3 Important Health IT Priorities For Natural Disaster PreparednessNovember 19, 2012
Responding to disasters is something every healthcare institution needs to be ready for. From hurricanes to snowstorms to wildfires, having a plan in place and technology to back it up is critical to an effective response.
During these times of crisis many simple things, such as contacting relatives of patients or ordering crucial supplies can become major headaches if an adequate plan is not arranged beforehand. As many healthcare centers employ a higher than average concentration of IT equipment, there are certain ways they can leverage them to cope with disasters- and things they must do to safeguard their technology as well.
Here are 3 important priorities for HIT in disaster scenarios that healthcare organizations should consider and ways it can be useful and things to be concerned about:
1. On-site safety. “We had some pretty significant Rhode Island floods,” says Detjen, referring to Hurricane Irene hurricane. “Pretty significant losses in terms of IT that was on the ground floor where there was flooding that went up to the 2nd floor. There was a six month, very expensive process to rebuild all that.” Detjen says healthcare providers need to think about where their IT assets are and how they are protected. Is data and source code backed up? Detjen says that many major facilities have their “basic IT discipline covered,” but that smaller ambulatory care facilities may not have standards and practices as strict. He says it is a “fuzzy area. Who is responsible for the IT? Who is responsible for making sure that data is backed up?”

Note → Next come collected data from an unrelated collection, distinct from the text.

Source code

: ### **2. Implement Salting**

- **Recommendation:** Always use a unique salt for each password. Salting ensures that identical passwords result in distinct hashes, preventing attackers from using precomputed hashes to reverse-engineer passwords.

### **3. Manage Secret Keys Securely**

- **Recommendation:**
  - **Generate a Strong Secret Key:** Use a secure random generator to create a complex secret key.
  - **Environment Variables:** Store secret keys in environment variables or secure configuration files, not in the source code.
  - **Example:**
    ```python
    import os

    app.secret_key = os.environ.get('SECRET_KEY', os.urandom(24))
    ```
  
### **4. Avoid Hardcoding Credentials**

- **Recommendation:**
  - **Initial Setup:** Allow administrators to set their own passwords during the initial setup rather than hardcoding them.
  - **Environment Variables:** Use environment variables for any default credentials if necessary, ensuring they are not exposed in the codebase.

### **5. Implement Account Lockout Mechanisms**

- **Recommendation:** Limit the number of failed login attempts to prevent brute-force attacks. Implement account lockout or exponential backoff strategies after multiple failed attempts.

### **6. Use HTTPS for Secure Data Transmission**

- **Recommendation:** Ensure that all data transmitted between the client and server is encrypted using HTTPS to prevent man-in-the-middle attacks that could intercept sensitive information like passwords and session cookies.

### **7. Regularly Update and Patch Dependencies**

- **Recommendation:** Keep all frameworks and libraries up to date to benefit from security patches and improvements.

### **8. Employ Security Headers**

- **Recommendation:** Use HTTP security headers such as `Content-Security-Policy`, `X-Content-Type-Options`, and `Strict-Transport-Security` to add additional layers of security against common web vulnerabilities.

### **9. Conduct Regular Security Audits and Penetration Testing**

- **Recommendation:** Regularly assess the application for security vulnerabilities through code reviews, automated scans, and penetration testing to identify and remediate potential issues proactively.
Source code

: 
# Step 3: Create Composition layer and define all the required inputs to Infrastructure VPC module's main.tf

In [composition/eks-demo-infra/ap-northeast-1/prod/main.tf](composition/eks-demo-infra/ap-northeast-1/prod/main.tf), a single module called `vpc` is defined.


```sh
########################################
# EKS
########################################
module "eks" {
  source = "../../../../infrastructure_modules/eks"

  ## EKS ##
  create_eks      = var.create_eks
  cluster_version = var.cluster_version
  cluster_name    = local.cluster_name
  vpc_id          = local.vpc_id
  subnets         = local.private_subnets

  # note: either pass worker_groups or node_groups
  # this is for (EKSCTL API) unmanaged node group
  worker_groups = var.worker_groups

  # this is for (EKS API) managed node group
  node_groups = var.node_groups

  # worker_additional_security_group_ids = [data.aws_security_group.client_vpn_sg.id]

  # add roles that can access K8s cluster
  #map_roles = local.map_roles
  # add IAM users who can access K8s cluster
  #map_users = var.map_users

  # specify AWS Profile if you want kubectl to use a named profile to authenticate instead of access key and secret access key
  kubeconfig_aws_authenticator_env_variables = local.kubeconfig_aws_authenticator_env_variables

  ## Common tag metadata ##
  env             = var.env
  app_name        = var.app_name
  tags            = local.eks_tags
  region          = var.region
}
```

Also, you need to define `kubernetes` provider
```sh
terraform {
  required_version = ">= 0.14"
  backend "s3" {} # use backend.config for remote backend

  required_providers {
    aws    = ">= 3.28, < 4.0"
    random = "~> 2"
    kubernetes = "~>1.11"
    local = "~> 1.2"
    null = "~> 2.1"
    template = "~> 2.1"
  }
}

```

2. Off-site data. “What do you do if your power is out? If your ISP is down and you’re using a cloud based provider, how do you deal with that?” asks Detjen. Although storing data and running applications in the cloud can be a major efficiency booster and cost cutter, being without access to it can cripple any practice, small or large. Low tech can come to the rescue, says Detjen. “Are you printing patient schedules for next week? Printing patient summaries? It’s something they should have been thinking about last week.”
3. Accessibility. When it comes to IT and the cloud, it’s not all doom and gloom. In fact, there are many ways high-tech solutions can be invaluable during and after a crisis. EHRs enable health providers to quickly share and access the information for patients. Hospitals and emergency responders can communicate and coordinate on a very detailed level.
“If a hospital has a health insurance exchange in place, if they have longitudinal patient records around those exchanges, or a data warehouse, those can be extremely valuable in terms of accessing patient information and making it available” to healthcare providers, says Detjen. Gaining access to these technologies can range from emergency portable cell towers, like the kind provided by disaster relief organizations, to “a more low-tech solution,” he adds. “With the advent and prevalence of 3G, you can tether your phone to a computer to reach an EHR. That can be extremely valuable if you’ve got all of your info stored in the cloud.”